Desde hace unos siglos, ha venido originándose un proceso con luces y sombras. Nuestro mundo occidental ama la libertad, es seguramente más tolerante, la ciencia ha avanzado notablemente, etc. Junto a tantos logros, viene aconteciendo una progresiva autonomía del hombre frente a Dios. Como consecuencia, para evitar la huella del Creador, casi han desaparecido los conceptos de naturaleza y ley natural. Así, los tan celebrados Derechos del Hombre corren el riesgo de perecer si se olvida que son tales derechos no por la Declaración Universal ni por otras leyes, sino que «se aplican a cada uno en virtud del origen común de la persona, la cual sigue siendo el punto más alto de Dios para el mundo y la historia. Estos derechos se basan —seguía el discurso del Papa en la ONU— en la ley natural inscrita en el corazón del hombre y presente en las diferentes culturas y civilizaciones».

Los nuevos emperadores son los fabricantes de un positivismo jurídico, ajeno totalmente a esa ley impresa en la naturaleza del hombre. Han quitado a Dios de en medio y así desaparece la sustancia del ser humano y todo lo que de ahí deriva. Es paradójico que, en el siglo de la ecología, el hombre es la especie menos protegida para que siga siendo lo que es. Ignorando a Dios, la criatura se diluye; su vida y sus leyes de funcionamiento sólo dependen de gobernantes y legisladores. Son los emperadores, los nuevos dioses que votamos —donde se vota— cada cuatro años para que tal vez continúen cambiando lo que somos. Dejando a un lado el Decálogo, que es la hoja de ruta del normal funcionamiento del ser humano, se inventan nuevos mandamientos que suelen responder a la superficialidad de lo políticamente correcto, a lo que se piensa que da los votos de una sociedad que deterioran, a cubrirse las espaldas de posibles sucesos desagradables. No me refiero ahora a nadie en concreto. Que cada uno se apunte a lo que le corresponda.

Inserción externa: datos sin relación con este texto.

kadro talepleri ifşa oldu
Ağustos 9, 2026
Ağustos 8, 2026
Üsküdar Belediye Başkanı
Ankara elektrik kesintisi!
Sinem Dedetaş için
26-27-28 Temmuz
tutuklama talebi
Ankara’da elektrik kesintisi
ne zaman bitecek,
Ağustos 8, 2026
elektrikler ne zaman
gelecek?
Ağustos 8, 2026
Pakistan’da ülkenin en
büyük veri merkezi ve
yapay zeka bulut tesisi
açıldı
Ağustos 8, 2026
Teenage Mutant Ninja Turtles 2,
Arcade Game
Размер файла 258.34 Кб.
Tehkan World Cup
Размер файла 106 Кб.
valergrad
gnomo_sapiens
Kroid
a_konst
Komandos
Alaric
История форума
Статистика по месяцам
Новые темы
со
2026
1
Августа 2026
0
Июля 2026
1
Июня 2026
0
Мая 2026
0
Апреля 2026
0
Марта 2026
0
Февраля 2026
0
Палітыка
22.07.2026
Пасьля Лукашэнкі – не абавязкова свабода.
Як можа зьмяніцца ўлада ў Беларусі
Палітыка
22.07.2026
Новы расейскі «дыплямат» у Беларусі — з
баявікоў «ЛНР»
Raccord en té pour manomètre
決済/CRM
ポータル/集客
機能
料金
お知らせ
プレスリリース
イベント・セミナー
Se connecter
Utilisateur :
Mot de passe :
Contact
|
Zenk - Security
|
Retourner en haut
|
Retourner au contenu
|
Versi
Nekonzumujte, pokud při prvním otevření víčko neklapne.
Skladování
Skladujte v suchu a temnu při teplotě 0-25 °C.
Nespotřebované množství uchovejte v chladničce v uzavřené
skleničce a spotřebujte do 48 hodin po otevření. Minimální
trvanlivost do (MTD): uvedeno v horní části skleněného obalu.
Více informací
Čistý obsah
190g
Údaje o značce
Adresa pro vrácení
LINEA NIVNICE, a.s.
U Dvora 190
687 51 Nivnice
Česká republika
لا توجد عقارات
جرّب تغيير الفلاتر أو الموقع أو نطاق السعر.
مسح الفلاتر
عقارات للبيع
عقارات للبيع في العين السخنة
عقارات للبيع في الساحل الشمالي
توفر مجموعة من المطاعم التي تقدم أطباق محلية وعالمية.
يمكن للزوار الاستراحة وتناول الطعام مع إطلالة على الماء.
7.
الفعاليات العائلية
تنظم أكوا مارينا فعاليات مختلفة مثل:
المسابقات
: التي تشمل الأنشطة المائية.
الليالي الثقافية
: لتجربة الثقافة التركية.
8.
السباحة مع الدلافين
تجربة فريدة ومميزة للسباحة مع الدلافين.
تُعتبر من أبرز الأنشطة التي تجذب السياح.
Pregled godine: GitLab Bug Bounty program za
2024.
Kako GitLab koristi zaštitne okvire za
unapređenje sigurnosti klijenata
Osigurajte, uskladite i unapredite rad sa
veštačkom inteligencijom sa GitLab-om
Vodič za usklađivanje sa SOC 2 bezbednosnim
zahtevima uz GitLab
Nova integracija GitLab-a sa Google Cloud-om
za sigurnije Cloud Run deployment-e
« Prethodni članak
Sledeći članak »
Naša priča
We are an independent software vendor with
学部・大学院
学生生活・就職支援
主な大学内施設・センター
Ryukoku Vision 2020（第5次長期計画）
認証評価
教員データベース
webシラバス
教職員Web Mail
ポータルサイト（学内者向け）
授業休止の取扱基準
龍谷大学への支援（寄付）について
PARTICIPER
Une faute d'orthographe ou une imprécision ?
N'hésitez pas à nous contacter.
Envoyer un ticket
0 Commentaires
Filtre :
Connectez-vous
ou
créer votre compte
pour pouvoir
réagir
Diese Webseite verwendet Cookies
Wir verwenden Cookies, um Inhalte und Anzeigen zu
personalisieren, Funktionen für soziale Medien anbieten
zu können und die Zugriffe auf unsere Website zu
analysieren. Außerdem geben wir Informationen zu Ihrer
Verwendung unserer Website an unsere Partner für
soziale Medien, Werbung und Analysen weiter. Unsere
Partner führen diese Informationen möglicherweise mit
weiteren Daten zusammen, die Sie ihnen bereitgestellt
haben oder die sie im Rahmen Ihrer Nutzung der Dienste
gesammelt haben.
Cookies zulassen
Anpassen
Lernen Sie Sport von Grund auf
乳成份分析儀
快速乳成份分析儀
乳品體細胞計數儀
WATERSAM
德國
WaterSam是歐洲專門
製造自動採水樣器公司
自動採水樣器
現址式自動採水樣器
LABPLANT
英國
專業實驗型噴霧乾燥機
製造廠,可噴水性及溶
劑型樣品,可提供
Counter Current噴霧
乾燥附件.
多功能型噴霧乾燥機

Las Naciones Unidas surgieron —ha recordado Benedicto XVI— coincidiendo con la honda conmoción sufrida por la humanidad después de graves violaciones de la libertad y dignidad del hombre. Las causas de esta terrible situación —holocausto, purgas estalinistas, brutalidades de la guerra— tienen no poco que ver con el abandono de la referencia al sentido de la trascendencia y de la razón natural. Otra gran paradoja: después de la exaltación de la razón, ésta ha venido muy a menos, no interesa: predomina la decisión de los nuevos emperadores situados en lugar de Dios. La vida, la familia, la subsidiaridad del Estado, el derecho de los padres a educar a sus hijos según sus convicciones, la libertad de vivir pública y privadamente las consecuencias de la fe, la búsqueda de métodos científicos progresivos y éticos, etc., son temas naturales barridos por una ecología perversa para el ser humano.

Con razón ha afirmado el Papa en la ONU que es inconcebible que los creyentes tengan que suprimir una parte de sí mismos —su fe— para ser ciudadanos activos. Por ello ha clamado que «nunca debería ser necesario renegar de Dios para poder gozar de los propios derechos». Pero, aparte de los emperadores-dios, los creyentes nos hemos acostumbrado a adorarlos. Quizá sea hora de decir con Pedro y los apóstoles: hay que obedecer a Dios antes que a los hombres.